A locket is a pendant that opens to reveal a space used for storing a photograph or other small items such as a lock of hair. Lockets are usually given as gifts during holidays and special occasions like Valentine's Day, christenings, weddings and --especially during the Victorian Age--funerals. Historically, they often opened to reveal a portrait miniature.

Lockets are generally worn on chains around the neck and often hold a photo of the person who gave the locket, or they could form part of a charm bracelet. They come in many shapes such as ovals, hearts, prisms and circles and are usually made of precious metals such as gold or silver befitting their status as decorative jewelry.

Lockets usually hold only one or two photographs, but some specially made lockets can hold up to eight. Common in the Victorian Era, 'spinner' lockets have a bail that attaches to the necklace chain is attached but not fixed to the locket itself which is free to spin. Around 1860, memento lockets started to replace mourning rings as the preferred style of mourning jewellery. British author Jilly Cooper reportedly wore a locket in which she kept a photograph of one of her mongrels after they died.
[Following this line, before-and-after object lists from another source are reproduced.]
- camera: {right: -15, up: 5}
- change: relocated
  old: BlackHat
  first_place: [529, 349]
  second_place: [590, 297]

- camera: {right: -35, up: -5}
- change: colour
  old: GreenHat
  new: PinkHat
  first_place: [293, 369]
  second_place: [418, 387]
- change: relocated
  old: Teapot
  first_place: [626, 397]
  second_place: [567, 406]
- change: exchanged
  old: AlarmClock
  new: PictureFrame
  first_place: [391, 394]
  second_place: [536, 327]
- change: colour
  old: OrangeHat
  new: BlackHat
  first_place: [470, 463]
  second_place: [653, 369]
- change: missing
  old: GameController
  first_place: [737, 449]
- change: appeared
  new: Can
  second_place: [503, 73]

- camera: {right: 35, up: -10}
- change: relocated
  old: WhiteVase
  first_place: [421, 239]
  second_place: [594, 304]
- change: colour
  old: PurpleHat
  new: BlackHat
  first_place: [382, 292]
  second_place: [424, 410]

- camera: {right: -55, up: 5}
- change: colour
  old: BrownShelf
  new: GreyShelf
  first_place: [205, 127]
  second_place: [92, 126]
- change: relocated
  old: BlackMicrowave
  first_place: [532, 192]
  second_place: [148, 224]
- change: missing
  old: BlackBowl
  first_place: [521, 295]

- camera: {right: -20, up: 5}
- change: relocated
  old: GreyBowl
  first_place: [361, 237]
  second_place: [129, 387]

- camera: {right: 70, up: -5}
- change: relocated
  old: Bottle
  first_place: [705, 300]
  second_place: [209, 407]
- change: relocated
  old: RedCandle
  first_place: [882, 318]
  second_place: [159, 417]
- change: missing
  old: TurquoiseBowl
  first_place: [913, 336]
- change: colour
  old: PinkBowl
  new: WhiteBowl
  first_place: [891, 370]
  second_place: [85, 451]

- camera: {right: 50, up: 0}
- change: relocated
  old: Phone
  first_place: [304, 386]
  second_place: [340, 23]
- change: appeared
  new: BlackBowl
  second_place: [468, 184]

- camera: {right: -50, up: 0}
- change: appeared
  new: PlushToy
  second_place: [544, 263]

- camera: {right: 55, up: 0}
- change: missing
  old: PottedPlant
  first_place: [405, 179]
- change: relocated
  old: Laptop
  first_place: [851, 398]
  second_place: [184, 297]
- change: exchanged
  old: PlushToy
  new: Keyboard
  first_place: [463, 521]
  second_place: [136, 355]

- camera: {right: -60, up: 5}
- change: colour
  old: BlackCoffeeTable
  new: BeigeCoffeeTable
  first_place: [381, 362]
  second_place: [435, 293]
Keepsake lockets can also be made with a glass pane at the front so that what is inside can be seen without opening the locket. Such lockets are generally used for items like locks of hair which could fall out and become lost if the locket were repeatedly opened, whereas photograph lockets are generally enclosed on all sides and the photographs are secured by pieces of clear plastic.

Another kind of locket still made was in a filigree style with a small cushion in the centre to which a few drops of perfume should be added. Perfume lockets were popular in eras when personal hygiene was restricted and sweet smelling perfume was used to mask the odour of a person or their companions.

Very rare World War I- and World War II-era British and American military uniform locket buttons exist, containing miniature working compasses.